What the task asks ::
Go to the line holding "X144488Y296063D02*" in the entries below and write out exactly every line down to and including the line holding "X50492Y8661D01*".

--- Data provided ---

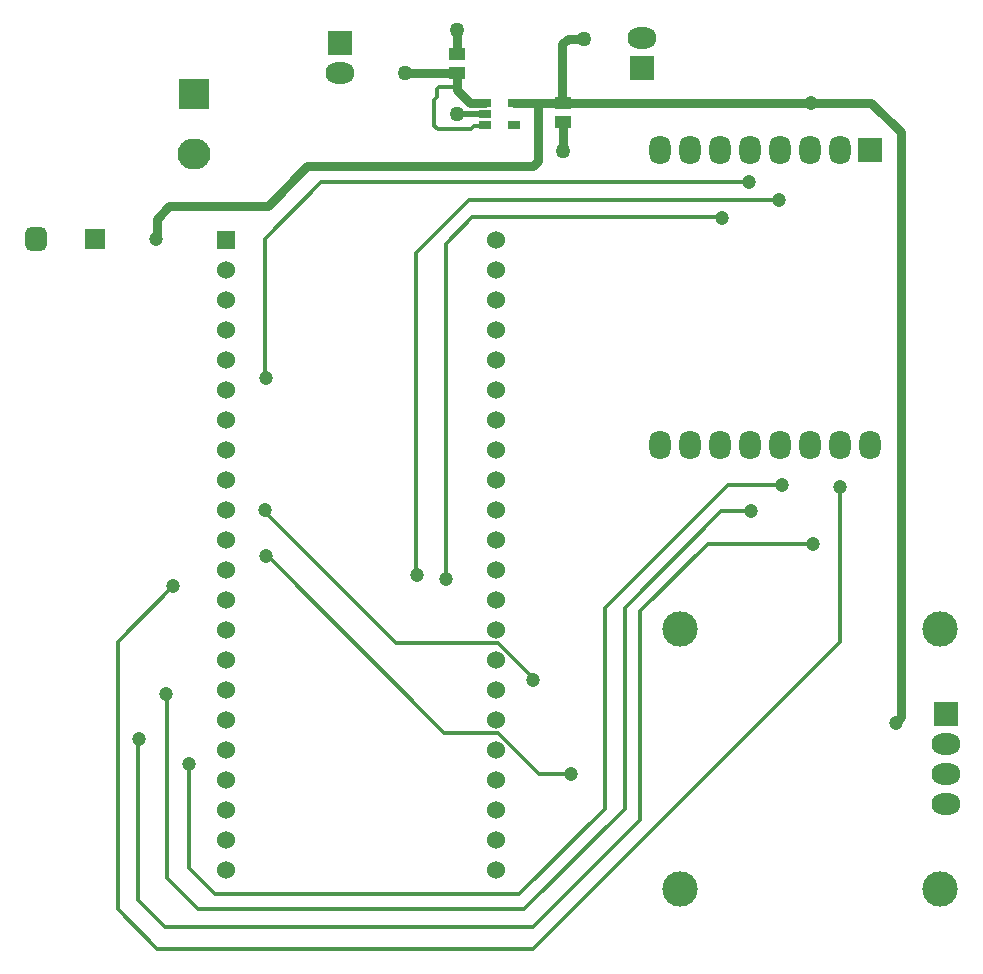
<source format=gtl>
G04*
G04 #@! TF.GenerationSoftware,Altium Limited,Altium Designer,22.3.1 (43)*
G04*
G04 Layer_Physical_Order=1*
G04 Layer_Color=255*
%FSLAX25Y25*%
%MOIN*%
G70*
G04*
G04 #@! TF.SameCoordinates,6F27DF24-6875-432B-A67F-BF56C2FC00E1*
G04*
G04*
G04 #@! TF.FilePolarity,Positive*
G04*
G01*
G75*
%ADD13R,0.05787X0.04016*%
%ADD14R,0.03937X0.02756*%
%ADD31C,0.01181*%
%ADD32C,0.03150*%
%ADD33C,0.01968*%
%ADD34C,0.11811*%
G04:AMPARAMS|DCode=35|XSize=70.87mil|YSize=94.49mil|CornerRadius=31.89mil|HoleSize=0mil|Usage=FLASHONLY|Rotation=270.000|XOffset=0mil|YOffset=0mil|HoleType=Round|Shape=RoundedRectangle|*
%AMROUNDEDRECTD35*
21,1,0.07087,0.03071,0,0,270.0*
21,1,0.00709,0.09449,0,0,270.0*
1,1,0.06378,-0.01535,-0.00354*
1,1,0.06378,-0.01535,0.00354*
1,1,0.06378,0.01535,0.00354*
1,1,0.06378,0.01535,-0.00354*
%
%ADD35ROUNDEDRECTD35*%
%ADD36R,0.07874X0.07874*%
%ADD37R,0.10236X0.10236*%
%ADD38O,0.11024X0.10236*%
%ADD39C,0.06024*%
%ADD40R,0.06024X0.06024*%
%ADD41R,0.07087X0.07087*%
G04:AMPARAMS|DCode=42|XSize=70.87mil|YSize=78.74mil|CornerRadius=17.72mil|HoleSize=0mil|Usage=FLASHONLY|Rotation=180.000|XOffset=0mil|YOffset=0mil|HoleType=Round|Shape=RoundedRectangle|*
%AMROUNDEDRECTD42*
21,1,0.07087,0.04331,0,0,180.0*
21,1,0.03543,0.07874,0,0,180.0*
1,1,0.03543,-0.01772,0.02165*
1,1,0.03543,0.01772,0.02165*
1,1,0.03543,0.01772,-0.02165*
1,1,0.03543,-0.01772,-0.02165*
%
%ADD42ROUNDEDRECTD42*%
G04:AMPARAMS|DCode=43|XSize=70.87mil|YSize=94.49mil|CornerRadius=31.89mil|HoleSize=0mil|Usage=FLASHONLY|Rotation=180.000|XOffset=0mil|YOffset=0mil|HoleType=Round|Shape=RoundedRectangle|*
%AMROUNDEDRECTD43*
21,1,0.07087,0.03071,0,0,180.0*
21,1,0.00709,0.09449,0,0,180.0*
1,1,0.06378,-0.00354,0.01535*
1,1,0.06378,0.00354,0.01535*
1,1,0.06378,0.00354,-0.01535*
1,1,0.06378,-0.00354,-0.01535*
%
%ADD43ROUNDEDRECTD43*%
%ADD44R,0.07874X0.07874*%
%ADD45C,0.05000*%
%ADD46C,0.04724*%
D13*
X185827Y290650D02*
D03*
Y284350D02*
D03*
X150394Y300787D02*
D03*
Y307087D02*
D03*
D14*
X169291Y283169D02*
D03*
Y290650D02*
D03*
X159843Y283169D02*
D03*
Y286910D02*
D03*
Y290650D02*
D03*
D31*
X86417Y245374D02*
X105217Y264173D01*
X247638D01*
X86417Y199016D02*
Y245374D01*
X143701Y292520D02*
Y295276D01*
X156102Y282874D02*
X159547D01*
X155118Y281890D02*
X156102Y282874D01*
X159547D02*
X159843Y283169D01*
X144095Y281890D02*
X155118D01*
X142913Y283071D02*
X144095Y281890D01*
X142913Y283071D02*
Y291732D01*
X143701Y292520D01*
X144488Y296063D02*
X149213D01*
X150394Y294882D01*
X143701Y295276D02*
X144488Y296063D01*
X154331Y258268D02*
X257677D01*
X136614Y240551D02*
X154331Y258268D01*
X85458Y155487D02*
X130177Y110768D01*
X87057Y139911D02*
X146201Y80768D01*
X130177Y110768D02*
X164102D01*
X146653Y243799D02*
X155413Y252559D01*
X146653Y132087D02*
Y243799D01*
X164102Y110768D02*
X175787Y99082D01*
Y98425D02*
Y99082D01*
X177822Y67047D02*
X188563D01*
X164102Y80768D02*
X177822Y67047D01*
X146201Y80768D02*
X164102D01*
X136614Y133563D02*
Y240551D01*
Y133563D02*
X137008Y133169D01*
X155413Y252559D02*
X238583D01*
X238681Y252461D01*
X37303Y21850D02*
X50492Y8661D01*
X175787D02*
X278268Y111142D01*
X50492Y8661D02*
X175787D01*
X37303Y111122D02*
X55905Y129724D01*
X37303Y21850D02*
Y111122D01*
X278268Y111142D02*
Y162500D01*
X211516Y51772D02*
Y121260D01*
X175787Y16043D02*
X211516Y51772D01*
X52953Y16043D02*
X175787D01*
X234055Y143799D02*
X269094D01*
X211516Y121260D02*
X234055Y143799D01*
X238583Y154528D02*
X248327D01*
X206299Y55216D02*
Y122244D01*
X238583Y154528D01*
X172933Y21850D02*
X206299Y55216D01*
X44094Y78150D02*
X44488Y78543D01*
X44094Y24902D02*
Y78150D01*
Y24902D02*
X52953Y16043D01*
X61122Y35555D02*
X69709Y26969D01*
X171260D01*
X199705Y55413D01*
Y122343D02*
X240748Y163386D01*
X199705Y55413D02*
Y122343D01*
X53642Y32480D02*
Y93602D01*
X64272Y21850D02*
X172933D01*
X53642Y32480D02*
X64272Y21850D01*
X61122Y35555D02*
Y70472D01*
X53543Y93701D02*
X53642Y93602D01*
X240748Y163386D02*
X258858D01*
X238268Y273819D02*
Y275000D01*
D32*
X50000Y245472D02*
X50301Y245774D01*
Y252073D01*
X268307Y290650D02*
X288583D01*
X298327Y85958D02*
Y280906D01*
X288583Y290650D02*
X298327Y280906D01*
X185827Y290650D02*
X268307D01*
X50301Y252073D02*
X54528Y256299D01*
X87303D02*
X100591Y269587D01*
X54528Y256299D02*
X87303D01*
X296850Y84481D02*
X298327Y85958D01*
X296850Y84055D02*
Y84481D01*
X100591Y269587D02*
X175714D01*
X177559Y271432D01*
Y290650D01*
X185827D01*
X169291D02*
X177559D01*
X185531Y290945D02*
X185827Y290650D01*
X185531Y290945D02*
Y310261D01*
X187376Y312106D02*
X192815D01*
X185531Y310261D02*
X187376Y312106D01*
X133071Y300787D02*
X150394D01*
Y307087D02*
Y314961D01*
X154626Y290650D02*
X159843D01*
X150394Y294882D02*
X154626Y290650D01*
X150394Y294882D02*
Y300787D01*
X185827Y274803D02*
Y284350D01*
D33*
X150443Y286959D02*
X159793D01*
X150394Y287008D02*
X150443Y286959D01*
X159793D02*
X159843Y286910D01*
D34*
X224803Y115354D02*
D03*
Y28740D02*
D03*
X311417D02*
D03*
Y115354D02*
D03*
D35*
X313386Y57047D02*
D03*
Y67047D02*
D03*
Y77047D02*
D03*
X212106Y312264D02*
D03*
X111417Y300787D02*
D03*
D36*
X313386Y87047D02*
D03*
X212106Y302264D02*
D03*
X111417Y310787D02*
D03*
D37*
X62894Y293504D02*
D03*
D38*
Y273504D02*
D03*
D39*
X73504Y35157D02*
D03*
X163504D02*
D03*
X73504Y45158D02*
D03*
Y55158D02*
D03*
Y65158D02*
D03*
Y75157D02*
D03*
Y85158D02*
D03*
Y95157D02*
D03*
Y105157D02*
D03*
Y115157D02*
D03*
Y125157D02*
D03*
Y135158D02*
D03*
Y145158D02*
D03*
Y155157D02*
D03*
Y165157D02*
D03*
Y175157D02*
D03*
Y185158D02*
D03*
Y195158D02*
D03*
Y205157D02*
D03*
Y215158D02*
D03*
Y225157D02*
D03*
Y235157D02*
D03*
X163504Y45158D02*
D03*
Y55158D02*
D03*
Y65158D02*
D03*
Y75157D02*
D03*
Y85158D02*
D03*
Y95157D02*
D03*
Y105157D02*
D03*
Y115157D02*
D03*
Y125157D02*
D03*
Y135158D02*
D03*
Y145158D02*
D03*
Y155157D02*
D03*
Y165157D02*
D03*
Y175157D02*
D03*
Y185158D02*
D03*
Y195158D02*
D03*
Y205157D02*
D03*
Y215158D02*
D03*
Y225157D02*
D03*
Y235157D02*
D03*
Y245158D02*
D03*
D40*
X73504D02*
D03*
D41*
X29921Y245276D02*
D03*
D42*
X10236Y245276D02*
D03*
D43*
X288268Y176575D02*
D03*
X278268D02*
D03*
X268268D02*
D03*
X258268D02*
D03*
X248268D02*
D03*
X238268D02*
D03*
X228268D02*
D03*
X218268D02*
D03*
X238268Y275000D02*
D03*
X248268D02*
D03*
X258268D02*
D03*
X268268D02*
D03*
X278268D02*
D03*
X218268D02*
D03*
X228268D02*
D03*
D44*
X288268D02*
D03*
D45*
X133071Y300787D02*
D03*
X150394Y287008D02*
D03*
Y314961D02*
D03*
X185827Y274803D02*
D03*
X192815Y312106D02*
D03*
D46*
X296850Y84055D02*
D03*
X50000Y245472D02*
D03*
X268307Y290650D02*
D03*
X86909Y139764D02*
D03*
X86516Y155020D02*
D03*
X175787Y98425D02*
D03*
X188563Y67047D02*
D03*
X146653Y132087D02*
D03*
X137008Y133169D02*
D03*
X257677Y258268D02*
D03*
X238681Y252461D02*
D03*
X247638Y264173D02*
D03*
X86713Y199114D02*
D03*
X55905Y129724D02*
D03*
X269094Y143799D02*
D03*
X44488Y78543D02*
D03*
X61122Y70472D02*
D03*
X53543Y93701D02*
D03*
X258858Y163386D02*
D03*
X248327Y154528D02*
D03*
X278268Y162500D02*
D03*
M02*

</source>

---

Problem solution ::
X144488Y296063D02*
X149213D01*
X150394Y294882D01*
X143701Y295276D02*
X144488Y296063D01*
X154331Y258268D02*
X257677D01*
X136614Y240551D02*
X154331Y258268D01*
X85458Y155487D02*
X130177Y110768D01*
X87057Y139911D02*
X146201Y80768D01*
X130177Y110768D02*
X164102D01*
X146653Y243799D02*
X155413Y252559D01*
X146653Y132087D02*
Y243799D01*
X164102Y110768D02*
X175787Y99082D01*
Y98425D02*
Y99082D01*
X177822Y67047D02*
X188563D01*
X164102Y80768D02*
X177822Y67047D01*
X146201Y80768D02*
X164102D01*
X136614Y133563D02*
Y240551D01*
Y133563D02*
X137008Y133169D01*
X155413Y252559D02*
X238583D01*
X238681Y252461D01*
X37303Y21850D02*
X50492Y8661D01*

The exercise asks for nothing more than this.